There appear to have been more than one private performances of the work but the third quartet was first performed in public at a concert on 4 October 1901 in the small hall of the Odd Fellows Mansion in Copenhagen. It was the first chamber music concert by the newly formed Høeberg Quartet, consisting of Georg Høeberg, Louis Witzansky, Anton Bloch and Ernst Høeberg.

While the reviewers praised the musicians, they were not all complimentary about the music. In Nationaltidende, Gustav Hetsch commented that the first movement "appears to belong
to the kind of music that is splendid to read on the lined music paper, but in the event it sounds frightful. The few moments where we grasped the musical point were drowned out by the
other cacophonous babble." But he liked the Andante "which is quite elevated in its mood... There is a wide horizon, a wealth of stars in the firmament and lofty cypresses in this music, which is so modern that it reaches back for the broad lines and simple colours of the past." The other reviews were equally critical of the first movement.

==Other performances==

The work was played many times in Carl Nielsen’s lifetime by several quartets including the Høeberg Quartet and the Breuning-Bache Quartet. Peder Møller and Emil Telmányi were among the first violinists.
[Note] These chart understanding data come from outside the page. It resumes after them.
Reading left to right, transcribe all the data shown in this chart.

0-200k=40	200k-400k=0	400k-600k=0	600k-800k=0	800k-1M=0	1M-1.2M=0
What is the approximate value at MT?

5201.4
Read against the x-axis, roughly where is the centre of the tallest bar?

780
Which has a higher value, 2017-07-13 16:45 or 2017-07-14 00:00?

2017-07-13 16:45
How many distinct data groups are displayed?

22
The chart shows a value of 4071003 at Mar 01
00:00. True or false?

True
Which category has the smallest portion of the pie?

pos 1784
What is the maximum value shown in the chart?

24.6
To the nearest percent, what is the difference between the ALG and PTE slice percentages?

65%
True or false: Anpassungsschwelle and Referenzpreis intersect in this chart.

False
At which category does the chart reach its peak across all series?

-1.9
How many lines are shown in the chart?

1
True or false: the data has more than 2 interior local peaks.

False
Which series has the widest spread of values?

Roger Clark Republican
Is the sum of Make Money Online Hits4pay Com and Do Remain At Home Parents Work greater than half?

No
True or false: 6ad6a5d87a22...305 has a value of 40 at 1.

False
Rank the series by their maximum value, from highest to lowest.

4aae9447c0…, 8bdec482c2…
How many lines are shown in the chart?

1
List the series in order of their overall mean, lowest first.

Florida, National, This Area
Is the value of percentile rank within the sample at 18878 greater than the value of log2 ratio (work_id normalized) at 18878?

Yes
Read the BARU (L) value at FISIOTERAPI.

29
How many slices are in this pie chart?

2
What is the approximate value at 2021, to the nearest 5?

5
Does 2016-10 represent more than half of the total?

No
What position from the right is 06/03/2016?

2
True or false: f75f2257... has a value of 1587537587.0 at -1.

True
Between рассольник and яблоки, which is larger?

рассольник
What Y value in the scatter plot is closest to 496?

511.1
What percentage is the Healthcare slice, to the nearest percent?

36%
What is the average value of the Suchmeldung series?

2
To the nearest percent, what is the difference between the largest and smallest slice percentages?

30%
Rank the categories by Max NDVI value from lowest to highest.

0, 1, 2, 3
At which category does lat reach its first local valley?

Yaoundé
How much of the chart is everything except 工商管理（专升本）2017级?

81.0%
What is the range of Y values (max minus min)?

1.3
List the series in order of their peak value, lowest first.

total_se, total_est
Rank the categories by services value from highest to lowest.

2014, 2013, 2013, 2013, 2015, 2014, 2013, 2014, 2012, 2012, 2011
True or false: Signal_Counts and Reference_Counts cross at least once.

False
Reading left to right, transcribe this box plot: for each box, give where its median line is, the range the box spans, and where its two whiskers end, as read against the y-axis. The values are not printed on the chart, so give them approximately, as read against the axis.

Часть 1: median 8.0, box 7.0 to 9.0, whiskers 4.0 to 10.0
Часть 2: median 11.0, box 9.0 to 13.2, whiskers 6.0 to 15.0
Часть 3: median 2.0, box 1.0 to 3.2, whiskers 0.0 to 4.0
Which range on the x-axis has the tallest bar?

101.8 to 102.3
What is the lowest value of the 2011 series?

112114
In 1925 it was performed at the first of three concerts in the ceremonial hall of the University on the occasion of the composer’s sixtieth birthday. The review in Politiken spoke of "the E flat major quartet and its indisputable mastery, his
greatest triumph in this music genre, powerful and manly, profoundly poetic, gracefully pastoral, courageously ambitious." There were also positive reviews of performances in Germany in 1902.

==Music==

- The first movement, Allegro con brio, with its contrapuntal effects is boldly assertive.
- The second movement, introduced by a brief Andante sostenuto leads into the main theme played by the first violin which soon develops into dramatic harmonic complexity.
- The Allegretto pastorale in the third movement is led by the first violin with the imaginative accompaniment of the other instruments. There is a startling Presto before the first violin races through a series of triplets interrupted by double stop chords. We then experience a lyrical interlude before returning to the main section.
- The finale begins with a rousing Allegro coraggioso before the main theme gives way to a second subject with a series of fugues and an attractive pizzicato intermezzo.